Start of Excerpt
- Born: James Richard Colthurst 7 March 1957 (age 69) Cork, Ireland
- Education: Eton College
- Alma mater: St Thomas's Hospital Medical School
- Occupations: Radiologist, consultant
- Known for: friendship with Diana, Princess of Wales
- Spouse: Dominique G. Coles
- Children: 2
- Parent: Sir Richard la Touche Colthurst, 9th Baronet
- Family: Colthurst family

= James Colthurst =

Irish aristocrat, British radiologist (born 1957)

James Richard Colthurst (born 7 March 1957) is an Irish-born British aristocrat, radiologist, and medical business consultant. He worked as a radiologist at London's St Thomas' Hospital and is a Fellow of the Royal College of Surgeons of Edinburgh. Colthurst was a close friend to Diana, Princess of Wales and served as a "middle-man" between the princess and the writer Andrew Morton, interviewing her for the 1992 book Diana: Her True Story.

== Early life, family, and education ==
Colthurst was born on 7 March 1957, the second son of Sir Richard la Touche Colthurst, 9th Baronet and Janet Georgina Wilson-Wright, a granddaughter of Sir Almroth Wright. He is a member of the Colthurst family, an Anglo-Irish family who were elevated to the baronetage in Ireland in 1744 by George II. On his mother's side, he is a grandnephew of Sir Charles Theodore Hagberg Wright, who was the Librarian of the London Library. He is the great-grandson of the clergyman Charles Henry Hamilton Wright and a great-great-grandson of Nils Wilhelm Almroth, Governor of the Swedish Royal Mint in Stockholm.

Colthurst grew up at Blarney Castle, the family seat in Blarney, Ireland. He was educated at Eton College and, from 1973 to 1974, he rowed for England Youth International. He graduated from St Thomas's Hospital Medical School in London with a bachelor of medicine degree. In 1982, he earned his bachelor of surgery from St Thomas's. In 1992, he obtained a master of business administration degree from Brunel University London.

== Career ==
Colthurst worked as a radiologist at St Thomas' Hospital in London upon finishing medical school there. In 1985, he was appointed as a Fellow of the Royal College of Surgeons of Edinburgh.

He retired from medicine and works as the director of a medical research firm.

== Friendship with the Princess of Wales ==
Colthurst first met Lady Diana Spencer, then seventeen years old, while on a ski trip in Val Claret. The two had shared mutual friends, both moving in aristocratic circles in London. On the trip, Diana twisted her ankle and Colthurst, then a medical student, examined it for her. The two remained close friends for the remainder of Diana's life.
End of Excerpt
Start of Provided data
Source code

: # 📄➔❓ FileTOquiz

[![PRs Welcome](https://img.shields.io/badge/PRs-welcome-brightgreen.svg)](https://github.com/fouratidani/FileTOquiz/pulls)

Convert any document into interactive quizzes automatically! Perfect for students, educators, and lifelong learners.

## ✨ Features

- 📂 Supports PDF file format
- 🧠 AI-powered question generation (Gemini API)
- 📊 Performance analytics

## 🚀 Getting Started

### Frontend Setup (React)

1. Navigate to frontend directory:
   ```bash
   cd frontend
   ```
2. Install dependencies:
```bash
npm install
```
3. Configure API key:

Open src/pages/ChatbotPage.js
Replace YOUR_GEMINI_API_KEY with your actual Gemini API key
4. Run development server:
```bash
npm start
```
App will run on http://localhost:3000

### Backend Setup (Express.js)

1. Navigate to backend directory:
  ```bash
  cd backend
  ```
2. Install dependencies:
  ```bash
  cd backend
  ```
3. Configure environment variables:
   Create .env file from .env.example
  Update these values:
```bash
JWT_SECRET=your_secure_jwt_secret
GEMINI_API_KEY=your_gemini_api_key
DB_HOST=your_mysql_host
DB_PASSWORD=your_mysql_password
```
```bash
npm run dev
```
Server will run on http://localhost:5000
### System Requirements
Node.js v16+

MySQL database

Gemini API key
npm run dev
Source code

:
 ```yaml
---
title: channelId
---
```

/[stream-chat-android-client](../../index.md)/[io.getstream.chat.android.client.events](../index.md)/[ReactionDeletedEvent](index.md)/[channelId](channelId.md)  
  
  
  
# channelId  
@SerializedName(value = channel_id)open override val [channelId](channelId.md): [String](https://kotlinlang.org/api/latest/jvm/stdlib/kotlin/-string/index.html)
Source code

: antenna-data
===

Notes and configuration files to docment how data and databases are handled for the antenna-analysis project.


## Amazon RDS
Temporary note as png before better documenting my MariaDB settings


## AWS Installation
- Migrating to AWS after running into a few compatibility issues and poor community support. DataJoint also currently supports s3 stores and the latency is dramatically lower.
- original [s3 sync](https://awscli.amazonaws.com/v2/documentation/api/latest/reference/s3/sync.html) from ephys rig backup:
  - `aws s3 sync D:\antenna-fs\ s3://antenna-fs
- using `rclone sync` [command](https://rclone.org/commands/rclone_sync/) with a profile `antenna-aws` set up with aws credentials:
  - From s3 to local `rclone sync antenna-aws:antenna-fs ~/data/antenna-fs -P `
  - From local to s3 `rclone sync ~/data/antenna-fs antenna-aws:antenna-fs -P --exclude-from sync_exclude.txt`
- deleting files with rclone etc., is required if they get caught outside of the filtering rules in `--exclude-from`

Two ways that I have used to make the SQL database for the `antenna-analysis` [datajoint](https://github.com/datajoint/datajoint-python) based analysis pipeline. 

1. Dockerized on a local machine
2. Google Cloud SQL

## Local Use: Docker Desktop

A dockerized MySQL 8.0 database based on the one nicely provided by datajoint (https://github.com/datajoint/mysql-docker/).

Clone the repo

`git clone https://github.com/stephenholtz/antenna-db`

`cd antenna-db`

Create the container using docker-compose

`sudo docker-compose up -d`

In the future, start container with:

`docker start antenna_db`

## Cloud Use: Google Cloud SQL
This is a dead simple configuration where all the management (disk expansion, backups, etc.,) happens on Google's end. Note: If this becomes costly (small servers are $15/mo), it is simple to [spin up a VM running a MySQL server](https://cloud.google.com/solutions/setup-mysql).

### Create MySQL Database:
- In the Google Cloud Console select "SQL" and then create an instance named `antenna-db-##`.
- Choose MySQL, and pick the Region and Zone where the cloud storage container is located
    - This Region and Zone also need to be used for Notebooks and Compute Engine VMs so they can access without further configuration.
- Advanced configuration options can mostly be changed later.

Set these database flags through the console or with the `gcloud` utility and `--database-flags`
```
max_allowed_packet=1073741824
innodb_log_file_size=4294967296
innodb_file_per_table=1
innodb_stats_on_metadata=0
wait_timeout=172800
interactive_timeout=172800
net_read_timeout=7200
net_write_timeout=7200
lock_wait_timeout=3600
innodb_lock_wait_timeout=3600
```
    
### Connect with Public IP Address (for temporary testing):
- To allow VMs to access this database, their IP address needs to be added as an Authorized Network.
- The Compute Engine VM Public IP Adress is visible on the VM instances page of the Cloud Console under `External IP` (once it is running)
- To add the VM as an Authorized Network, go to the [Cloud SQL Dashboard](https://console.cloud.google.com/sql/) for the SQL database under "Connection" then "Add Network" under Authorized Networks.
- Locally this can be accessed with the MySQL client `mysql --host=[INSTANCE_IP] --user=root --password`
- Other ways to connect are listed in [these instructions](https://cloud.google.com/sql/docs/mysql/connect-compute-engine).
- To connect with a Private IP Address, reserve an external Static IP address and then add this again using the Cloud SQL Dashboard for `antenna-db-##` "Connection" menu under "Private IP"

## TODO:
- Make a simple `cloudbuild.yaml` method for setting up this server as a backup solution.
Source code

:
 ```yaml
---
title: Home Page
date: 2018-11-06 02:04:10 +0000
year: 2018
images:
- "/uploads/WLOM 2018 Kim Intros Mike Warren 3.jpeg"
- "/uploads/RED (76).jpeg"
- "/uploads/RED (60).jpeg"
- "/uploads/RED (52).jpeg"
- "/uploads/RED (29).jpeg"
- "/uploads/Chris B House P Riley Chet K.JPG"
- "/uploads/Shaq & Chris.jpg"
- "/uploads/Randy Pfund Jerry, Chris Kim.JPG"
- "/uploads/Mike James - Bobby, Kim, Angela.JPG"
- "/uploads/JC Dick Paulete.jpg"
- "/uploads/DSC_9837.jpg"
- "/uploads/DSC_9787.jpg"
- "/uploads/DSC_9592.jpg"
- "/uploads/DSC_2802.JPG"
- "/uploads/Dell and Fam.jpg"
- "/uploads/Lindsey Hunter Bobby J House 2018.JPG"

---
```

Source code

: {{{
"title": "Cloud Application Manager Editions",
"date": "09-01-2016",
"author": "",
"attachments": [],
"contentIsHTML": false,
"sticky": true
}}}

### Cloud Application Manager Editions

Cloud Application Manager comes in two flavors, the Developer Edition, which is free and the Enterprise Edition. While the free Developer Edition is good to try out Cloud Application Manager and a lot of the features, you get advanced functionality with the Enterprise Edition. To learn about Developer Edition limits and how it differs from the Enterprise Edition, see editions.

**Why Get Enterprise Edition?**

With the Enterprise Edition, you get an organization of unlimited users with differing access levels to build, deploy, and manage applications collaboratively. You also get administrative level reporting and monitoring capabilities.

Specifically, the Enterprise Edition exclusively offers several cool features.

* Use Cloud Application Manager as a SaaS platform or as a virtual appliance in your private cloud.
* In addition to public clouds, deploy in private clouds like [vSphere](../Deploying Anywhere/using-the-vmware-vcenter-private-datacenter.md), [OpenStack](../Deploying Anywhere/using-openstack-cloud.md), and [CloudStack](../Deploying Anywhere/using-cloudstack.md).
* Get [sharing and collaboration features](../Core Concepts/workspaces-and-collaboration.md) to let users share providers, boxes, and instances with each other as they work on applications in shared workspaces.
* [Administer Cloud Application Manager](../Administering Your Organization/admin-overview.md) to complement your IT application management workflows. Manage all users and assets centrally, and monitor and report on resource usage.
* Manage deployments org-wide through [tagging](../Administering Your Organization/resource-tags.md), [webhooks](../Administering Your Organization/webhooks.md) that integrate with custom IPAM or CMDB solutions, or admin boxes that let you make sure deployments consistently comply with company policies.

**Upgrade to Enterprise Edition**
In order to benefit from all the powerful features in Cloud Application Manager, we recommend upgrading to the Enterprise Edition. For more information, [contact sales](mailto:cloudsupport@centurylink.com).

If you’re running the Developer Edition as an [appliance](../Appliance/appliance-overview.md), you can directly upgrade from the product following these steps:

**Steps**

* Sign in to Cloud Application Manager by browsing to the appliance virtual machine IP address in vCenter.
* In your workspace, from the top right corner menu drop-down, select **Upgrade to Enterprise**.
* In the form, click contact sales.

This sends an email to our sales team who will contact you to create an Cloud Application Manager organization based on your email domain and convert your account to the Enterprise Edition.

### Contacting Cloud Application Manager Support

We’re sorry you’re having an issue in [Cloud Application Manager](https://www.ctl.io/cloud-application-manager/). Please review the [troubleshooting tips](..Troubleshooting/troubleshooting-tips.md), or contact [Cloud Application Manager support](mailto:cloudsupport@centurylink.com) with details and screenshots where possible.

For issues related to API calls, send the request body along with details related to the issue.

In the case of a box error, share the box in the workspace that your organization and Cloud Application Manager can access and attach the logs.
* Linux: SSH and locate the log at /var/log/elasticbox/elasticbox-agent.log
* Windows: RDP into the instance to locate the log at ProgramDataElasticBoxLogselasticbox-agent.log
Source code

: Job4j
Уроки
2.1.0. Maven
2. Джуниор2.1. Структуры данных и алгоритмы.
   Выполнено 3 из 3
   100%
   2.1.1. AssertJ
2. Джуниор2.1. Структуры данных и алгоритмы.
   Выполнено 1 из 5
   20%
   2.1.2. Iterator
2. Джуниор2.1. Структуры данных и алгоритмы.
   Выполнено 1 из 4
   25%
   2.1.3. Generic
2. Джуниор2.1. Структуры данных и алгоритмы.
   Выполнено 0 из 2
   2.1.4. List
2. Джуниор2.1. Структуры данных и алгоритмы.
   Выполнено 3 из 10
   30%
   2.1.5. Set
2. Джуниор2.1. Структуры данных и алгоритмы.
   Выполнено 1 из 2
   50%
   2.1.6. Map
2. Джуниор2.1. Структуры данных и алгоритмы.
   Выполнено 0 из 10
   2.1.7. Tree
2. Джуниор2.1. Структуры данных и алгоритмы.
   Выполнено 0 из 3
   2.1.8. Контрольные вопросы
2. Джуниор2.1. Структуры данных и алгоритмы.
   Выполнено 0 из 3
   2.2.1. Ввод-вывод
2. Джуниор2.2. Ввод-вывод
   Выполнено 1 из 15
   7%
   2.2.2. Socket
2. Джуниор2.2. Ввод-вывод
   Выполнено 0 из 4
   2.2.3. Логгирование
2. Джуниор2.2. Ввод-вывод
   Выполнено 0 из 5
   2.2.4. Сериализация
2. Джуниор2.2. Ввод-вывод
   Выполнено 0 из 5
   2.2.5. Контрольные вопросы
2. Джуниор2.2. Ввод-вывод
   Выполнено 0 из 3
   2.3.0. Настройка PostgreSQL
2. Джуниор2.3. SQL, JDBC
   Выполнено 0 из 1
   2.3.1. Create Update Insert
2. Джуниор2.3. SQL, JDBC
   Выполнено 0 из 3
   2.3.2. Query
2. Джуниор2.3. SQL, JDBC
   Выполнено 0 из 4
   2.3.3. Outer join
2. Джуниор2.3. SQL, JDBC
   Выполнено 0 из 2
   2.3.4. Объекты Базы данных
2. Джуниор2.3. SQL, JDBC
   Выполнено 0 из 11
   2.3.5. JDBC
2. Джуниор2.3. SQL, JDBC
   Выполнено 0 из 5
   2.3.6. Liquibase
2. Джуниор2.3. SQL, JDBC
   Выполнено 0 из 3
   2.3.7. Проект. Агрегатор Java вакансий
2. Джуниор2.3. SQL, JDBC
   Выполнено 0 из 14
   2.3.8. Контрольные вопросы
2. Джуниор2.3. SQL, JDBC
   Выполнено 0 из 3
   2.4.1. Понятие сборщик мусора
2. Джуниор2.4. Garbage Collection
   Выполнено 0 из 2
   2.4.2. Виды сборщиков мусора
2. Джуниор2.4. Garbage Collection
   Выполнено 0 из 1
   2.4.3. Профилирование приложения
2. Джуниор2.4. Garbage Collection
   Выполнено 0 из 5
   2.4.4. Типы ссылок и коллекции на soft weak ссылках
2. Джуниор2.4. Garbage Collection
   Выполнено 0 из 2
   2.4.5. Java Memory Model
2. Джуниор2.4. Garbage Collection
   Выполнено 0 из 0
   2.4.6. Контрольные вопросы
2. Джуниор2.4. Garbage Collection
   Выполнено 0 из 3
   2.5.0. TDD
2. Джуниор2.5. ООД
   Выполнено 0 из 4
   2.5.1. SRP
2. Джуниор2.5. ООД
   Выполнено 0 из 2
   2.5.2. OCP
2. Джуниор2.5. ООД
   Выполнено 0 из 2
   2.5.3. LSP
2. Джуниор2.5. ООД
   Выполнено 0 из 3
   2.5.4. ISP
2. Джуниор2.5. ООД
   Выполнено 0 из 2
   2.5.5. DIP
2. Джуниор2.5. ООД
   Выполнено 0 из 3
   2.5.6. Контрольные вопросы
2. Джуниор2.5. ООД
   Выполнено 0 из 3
End of Provided data
Task prompt
Repeat, word for word, the portion of the James Colthurst article that opens with the words containing "Colthurst grew up" and closes with "as a Fellow of the Royal College of Surgeons of Edinburgh.".

Solution for this task
Colthurst grew up at Blarney Castle, the family seat in Blarney, Ireland. He was educated at Eton College and, from 1973 to 1974, he rowed for England Youth International. He graduated from St Thomas's Hospital Medical School in London with a bachelor of medicine degree. In 1982, he earned his bachelor of surgery from St Thomas's. In 1992, he obtained a master of business administration degree from Brunel University London.

== Career ==
Colthurst worked as a radiologist at St Thomas' Hospital in London upon finishing medical school there. In 1985, he was appointed as a Fellow of the Royal College of Surgeons of Edinburgh.